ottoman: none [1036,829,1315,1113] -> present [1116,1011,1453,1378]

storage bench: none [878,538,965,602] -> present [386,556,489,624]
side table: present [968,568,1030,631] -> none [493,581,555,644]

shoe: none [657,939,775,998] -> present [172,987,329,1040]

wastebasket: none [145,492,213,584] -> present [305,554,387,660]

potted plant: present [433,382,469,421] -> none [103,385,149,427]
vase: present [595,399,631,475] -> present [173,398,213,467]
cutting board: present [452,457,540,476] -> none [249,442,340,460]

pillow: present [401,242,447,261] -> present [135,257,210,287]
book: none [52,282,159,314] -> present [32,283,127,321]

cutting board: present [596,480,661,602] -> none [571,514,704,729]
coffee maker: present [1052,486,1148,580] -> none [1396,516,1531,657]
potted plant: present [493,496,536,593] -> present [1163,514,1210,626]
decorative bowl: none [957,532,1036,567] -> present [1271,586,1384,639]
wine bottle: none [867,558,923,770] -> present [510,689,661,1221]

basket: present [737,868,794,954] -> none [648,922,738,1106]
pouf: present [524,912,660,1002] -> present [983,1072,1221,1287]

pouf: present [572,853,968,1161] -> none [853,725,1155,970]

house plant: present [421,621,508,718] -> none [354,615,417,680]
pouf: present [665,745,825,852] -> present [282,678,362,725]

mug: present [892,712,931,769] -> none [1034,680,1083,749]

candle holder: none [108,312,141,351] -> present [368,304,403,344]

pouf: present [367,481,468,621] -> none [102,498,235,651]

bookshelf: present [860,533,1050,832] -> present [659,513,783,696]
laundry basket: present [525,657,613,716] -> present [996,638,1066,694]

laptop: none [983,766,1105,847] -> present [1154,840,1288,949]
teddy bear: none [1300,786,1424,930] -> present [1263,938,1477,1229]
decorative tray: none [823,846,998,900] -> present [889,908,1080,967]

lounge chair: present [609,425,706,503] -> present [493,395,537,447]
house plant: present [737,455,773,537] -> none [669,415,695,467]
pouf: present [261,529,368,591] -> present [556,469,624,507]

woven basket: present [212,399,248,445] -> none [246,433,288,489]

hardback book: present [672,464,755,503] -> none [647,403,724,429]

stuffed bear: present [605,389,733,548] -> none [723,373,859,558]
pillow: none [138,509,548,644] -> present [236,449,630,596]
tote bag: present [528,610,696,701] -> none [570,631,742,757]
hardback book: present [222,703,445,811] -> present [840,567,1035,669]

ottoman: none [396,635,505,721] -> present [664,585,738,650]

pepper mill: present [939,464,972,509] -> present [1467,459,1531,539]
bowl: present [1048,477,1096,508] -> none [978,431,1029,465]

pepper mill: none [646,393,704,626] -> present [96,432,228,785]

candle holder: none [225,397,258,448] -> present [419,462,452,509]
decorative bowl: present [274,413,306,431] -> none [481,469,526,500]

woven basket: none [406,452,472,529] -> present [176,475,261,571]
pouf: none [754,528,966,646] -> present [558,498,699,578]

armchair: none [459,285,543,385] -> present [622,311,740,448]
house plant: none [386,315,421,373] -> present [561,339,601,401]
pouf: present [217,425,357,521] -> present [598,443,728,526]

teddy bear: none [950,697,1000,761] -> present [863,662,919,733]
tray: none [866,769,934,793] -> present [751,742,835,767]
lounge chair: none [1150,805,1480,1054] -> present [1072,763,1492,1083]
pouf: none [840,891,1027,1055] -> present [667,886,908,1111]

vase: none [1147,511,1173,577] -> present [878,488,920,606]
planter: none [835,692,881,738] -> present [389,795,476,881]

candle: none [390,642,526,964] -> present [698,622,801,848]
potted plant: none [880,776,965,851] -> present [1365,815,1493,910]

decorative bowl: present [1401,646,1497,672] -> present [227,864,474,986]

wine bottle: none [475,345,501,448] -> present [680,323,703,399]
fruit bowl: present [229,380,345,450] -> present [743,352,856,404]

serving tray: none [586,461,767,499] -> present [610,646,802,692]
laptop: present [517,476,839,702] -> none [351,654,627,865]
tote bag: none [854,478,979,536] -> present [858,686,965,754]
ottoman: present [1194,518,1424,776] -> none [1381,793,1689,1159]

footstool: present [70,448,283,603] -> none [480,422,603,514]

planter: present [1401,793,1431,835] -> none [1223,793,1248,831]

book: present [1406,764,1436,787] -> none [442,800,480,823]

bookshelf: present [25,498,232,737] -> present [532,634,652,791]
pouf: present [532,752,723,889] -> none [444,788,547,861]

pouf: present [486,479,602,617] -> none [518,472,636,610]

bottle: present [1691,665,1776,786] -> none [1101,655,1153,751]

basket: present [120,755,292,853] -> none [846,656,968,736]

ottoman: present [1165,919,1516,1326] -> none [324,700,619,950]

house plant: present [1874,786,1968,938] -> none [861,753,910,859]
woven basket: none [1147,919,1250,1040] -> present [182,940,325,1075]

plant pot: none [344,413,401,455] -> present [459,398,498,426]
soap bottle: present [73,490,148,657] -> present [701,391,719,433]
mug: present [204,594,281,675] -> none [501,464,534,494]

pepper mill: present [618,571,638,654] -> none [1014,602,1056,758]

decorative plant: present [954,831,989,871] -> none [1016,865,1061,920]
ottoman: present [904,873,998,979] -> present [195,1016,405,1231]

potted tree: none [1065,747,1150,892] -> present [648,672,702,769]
::::
*Aim of the task*
Output the entries above exactly, please, with nothing dropped.

*Problem solution*
ottoman: none [1036,829,1315,1113] -> present [1116,1011,1453,1378]

storage bench: none [878,538,965,602] -> present [386,556,489,624]
side table: present [968,568,1030,631] -> none [493,581,555,644]

shoe: none [657,939,775,998] -> present [172,987,329,1040]

wastebasket: none [145,492,213,584] -> present [305,554,387,660]

potted plant: present [433,382,469,421] -> none [103,385,149,427]
vase: present [595,399,631,475] -> present [173,398,213,467]
cutting board: present [452,457,540,476] -> none [249,442,340,460]

pillow: present [401,242,447,261] -> present [135,257,210,287]
book: none [52,282,159,314] -> present [32,283,127,321]

cutting board: present [596,480,661,602] -> none [571,514,704,729]
coffee maker: present [1052,486,1148,580] -> none [1396,516,1531,657]
potted plant: present [493,496,536,593] -> present [1163,514,1210,626]
decorative bowl: none [957,532,1036,567] -> present [1271,586,1384,639]
wine bottle: none [867,558,923,770] -> present [510,689,661,1221]

basket: present [737,868,794,954] -> none [648,922,738,1106]
pouf: present [524,912,660,1002] -> present [983,1072,1221,1287]

pouf: present [572,853,968,1161] -> none [853,725,1155,970]

house plant: present [421,621,508,718] -> none [354,615,417,680]
pouf: present [665,745,825,852] -> present [282,678,362,725]

mug: present [892,712,931,769] -> none [1034,680,1083,749]

candle holder: none [108,312,141,351] -> present [368,304,403,344]

pouf: present [367,481,468,621] -> none [102,498,235,651]

bookshelf: present [860,533,1050,832] -> present [659,513,783,696]
laundry basket: present [525,657,613,716] -> present [996,638,1066,694]

laptop: none [983,766,1105,847] -> present [1154,840,1288,949]
teddy bear: none [1300,786,1424,930] -> present [1263,938,1477,1229]
decorative tray: none [823,846,998,900] -> present [889,908,1080,967]

lounge chair: present [609,425,706,503] -> present [493,395,537,447]
house plant: present [737,455,773,537] -> none [669,415,695,467]
pouf: present [261,529,368,591] -> present [556,469,624,507]

woven basket: present [212,399,248,445] -> none [246,433,288,489]

hardback book: present [672,464,755,503] -> none [647,403,724,429]

stuffed bear: present [605,389,733,548] -> none [723,373,859,558]
pillow: none [138,509,548,644] -> present [236,449,630,596]
tote bag: present [528,610,696,701] -> none [570,631,742,757]
hardback book: present [222,703,445,811] -> present [840,567,1035,669]

ottoman: none [396,635,505,721] -> present [664,585,738,650]

pepper mill: present [939,464,972,509] -> present [1467,459,1531,539]
bowl: present [1048,477,1096,508] -> none [978,431,1029,465]

pepper mill: none [646,393,704,626] -> present [96,432,228,785]

candle holder: none [225,397,258,448] -> present [419,462,452,509]
decorative bowl: present [274,413,306,431] -> none [481,469,526,500]

woven basket: none [406,452,472,529] -> present [176,475,261,571]
pouf: none [754,528,966,646] -> present [558,498,699,578]

armchair: none [459,285,543,385] -> present [622,311,740,448]
house plant: none [386,315,421,373] -> present [561,339,601,401]
pouf: present [217,425,357,521] -> present [598,443,728,526]

teddy bear: none [950,697,1000,761] -> present [863,662,919,733]
tray: none [866,769,934,793] -> present [751,742,835,767]
lounge chair: none [1150,805,1480,1054] -> present [1072,763,1492,1083]
pouf: none [840,891,1027,1055] -> present [667,886,908,1111]

vase: none [1147,511,1173,577] -> present [878,488,920,606]
planter: none [835,692,881,738] -> present [389,795,476,881]

candle: none [390,642,526,964] -> present [698,622,801,848]
potted plant: none [880,776,965,851] -> present [1365,815,1493,910]

decorative bowl: present [1401,646,1497,672] -> present [227,864,474,986]

wine bottle: none [475,345,501,448] -> present [680,323,703,399]
fruit bowl: present [229,380,345,450] -> present [743,352,856,404]

serving tray: none [586,461,767,499] -> present [610,646,802,692]
laptop: present [517,476,839,702] -> none [351,654,627,865]
tote bag: none [854,478,979,536] -> present [858,686,965,754]
ottoman: present [1194,518,1424,776] -> none [1381,793,1689,1159]

footstool: present [70,448,283,603] -> none [480,422,603,514]

planter: present [1401,793,1431,835] -> none [1223,793,1248,831]

book: present [1406,764,1436,787] -> none [442,800,480,823]

bookshelf: present [25,498,232,737] -> present [532,634,652,791]
pouf: present [532,752,723,889] -> none [444,788,547,861]

pouf: present [486,479,602,617] -> none [518,472,636,610]

bottle: present [1691,665,1776,786] -> none [1101,655,1153,751]

basket: present [120,755,292,853] -> none [846,656,968,736]

ottoman: present [1165,919,1516,1326] -> none [324,700,619,950]

house plant: present [1874,786,1968,938] -> none [861,753,910,859]
woven basket: none [1147,919,1250,1040] -> present [182,940,325,1075]

plant pot: none [344,413,401,455] -> present [459,398,498,426]
soap bottle: present [73,490,148,657] -> present [701,391,719,433]
mug: present [204,594,281,675] -> none [501,464,534,494]

pepper mill: present [618,571,638,654] -> none [1014,602,1056,758]

decorative plant: present [954,831,989,871] -> none [1016,865,1061,920]
ottoman: present [904,873,998,979] -> present [195,1016,405,1231]

potted tree: none [1065,747,1150,892] -> present [648,672,702,769]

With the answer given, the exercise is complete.